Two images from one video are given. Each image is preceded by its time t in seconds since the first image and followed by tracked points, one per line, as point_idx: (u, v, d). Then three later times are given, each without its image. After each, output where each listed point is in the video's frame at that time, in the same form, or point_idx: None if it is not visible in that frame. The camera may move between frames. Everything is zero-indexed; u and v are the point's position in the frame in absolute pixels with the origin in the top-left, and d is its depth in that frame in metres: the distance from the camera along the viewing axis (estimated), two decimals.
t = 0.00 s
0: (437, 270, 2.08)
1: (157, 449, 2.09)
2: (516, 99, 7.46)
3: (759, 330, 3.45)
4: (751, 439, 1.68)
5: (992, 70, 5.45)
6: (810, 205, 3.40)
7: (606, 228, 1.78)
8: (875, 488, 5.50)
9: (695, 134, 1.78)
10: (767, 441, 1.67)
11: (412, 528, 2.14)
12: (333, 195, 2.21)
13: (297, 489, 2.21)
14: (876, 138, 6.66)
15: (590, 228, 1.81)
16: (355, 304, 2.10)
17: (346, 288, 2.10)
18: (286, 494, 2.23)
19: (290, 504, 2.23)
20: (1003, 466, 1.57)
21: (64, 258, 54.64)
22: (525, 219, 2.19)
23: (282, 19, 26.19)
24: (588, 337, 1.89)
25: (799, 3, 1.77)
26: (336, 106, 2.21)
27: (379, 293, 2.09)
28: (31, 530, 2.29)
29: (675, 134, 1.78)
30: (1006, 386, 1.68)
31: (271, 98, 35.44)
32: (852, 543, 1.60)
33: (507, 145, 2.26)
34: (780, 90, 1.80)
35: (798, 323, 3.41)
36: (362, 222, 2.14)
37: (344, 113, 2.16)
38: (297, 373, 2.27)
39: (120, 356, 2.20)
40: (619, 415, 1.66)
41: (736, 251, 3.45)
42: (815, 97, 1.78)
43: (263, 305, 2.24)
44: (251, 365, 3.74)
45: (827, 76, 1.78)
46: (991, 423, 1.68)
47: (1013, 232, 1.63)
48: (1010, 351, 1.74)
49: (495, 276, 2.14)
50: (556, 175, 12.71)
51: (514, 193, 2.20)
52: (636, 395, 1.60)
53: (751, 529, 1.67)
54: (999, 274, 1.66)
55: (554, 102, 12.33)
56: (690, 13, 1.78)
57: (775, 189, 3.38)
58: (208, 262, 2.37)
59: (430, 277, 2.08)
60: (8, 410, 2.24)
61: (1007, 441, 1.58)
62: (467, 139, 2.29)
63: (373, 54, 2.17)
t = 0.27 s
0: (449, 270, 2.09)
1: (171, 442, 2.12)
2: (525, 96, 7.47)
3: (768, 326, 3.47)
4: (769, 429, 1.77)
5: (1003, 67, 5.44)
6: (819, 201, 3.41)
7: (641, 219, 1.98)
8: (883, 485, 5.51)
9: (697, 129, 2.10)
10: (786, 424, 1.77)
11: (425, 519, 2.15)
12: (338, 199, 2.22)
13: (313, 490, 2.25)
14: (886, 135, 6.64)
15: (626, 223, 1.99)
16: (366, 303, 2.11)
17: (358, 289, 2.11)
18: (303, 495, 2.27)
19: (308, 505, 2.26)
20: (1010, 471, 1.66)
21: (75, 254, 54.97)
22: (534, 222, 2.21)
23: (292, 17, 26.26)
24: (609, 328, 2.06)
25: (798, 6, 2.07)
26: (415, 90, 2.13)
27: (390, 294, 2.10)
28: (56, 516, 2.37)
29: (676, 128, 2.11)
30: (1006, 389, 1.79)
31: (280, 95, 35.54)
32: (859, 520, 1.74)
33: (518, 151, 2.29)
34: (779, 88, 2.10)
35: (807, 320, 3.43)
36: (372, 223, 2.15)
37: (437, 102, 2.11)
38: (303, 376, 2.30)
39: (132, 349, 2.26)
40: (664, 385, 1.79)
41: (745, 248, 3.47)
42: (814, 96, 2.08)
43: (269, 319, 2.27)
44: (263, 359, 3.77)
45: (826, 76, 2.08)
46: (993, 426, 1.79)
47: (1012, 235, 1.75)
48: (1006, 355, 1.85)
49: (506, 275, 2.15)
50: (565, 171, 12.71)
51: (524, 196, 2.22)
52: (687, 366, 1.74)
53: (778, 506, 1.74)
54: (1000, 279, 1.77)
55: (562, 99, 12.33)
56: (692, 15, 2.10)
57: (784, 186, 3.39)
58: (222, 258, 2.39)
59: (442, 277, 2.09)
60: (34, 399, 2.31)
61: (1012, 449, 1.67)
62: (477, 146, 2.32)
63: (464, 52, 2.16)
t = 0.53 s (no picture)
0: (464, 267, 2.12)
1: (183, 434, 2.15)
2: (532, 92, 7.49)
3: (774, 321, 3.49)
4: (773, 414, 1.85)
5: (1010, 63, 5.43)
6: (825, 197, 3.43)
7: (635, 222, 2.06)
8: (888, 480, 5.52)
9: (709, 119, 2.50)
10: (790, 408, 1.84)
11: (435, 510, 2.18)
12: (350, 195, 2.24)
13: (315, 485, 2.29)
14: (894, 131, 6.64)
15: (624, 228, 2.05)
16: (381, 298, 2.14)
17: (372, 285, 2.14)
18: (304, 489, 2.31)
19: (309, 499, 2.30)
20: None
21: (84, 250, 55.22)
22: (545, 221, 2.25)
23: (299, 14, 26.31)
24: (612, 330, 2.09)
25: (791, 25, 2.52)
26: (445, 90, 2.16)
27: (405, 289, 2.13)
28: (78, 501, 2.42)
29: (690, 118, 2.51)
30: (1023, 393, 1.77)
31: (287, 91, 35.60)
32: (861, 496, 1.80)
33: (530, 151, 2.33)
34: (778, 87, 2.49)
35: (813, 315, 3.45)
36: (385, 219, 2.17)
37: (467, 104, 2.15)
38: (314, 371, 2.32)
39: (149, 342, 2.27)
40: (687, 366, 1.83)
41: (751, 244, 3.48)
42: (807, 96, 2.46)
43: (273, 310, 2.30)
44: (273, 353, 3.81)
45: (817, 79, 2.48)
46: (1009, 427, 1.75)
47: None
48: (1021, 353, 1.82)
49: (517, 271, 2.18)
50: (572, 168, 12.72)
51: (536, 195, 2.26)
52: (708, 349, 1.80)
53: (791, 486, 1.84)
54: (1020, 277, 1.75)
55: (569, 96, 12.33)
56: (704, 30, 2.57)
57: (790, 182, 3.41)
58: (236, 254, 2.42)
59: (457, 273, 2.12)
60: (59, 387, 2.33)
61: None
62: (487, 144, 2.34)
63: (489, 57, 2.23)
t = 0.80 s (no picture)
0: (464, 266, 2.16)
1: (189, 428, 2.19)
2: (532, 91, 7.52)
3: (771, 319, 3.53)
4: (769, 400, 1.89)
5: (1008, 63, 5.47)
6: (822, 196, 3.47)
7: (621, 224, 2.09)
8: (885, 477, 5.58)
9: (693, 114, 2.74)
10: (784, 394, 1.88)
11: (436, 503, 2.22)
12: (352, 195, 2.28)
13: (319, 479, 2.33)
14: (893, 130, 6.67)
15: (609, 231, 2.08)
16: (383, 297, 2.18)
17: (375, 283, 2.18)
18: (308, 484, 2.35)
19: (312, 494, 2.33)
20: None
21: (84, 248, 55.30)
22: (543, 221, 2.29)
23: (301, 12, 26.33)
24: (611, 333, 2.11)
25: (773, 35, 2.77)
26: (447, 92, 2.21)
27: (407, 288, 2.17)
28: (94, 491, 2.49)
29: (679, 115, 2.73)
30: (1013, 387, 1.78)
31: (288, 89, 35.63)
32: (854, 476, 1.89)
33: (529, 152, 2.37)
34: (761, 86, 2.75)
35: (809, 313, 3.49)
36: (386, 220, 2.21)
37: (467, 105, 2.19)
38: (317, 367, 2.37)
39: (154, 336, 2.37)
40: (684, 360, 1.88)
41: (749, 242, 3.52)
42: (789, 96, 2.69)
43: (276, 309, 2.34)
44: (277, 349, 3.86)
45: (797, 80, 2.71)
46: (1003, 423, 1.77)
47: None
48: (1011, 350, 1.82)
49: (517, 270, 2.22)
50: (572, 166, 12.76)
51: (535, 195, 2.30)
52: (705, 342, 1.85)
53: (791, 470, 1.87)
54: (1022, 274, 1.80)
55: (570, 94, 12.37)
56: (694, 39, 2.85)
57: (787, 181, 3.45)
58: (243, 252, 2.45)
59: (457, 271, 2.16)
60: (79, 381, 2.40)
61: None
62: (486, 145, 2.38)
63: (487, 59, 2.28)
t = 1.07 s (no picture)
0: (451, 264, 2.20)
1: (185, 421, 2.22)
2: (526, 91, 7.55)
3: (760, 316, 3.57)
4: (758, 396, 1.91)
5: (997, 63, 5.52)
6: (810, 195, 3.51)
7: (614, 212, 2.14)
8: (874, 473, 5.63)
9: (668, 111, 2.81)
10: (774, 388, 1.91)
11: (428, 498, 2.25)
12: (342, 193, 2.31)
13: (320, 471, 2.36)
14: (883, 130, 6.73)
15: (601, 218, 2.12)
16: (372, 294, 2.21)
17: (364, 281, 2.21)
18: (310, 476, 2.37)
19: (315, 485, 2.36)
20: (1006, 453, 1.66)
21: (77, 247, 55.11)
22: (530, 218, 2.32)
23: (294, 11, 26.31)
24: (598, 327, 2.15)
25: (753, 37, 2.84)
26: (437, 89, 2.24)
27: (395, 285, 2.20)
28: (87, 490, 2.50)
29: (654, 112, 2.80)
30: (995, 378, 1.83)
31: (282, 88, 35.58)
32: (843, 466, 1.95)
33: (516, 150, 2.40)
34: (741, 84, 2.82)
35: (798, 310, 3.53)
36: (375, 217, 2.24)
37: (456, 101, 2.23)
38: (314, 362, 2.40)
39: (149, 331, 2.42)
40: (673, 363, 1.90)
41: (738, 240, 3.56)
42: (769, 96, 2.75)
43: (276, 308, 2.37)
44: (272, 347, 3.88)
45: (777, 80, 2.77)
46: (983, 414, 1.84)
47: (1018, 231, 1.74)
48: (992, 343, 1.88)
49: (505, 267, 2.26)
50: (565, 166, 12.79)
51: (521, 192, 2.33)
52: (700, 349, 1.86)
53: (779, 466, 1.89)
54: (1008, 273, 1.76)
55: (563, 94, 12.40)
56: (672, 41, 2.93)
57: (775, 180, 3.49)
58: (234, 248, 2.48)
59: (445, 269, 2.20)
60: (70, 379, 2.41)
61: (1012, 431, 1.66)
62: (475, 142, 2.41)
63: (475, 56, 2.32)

▸ **What you are asked to do**
In the records above, the line with "16: (355, 304, 2.10)" marks the start and the line with "26: (336, 106, 2.21)" marks the end; copy that stretch exactly, both lines included, and nothing else.

▸ **Finished task**
16: (355, 304, 2.10)
17: (346, 288, 2.10)
18: (286, 494, 2.23)
19: (290, 504, 2.23)
20: (1003, 466, 1.57)
21: (64, 258, 54.64)
22: (525, 219, 2.19)
23: (282, 19, 26.19)
24: (588, 337, 1.89)
25: (799, 3, 1.77)
26: (336, 106, 2.21)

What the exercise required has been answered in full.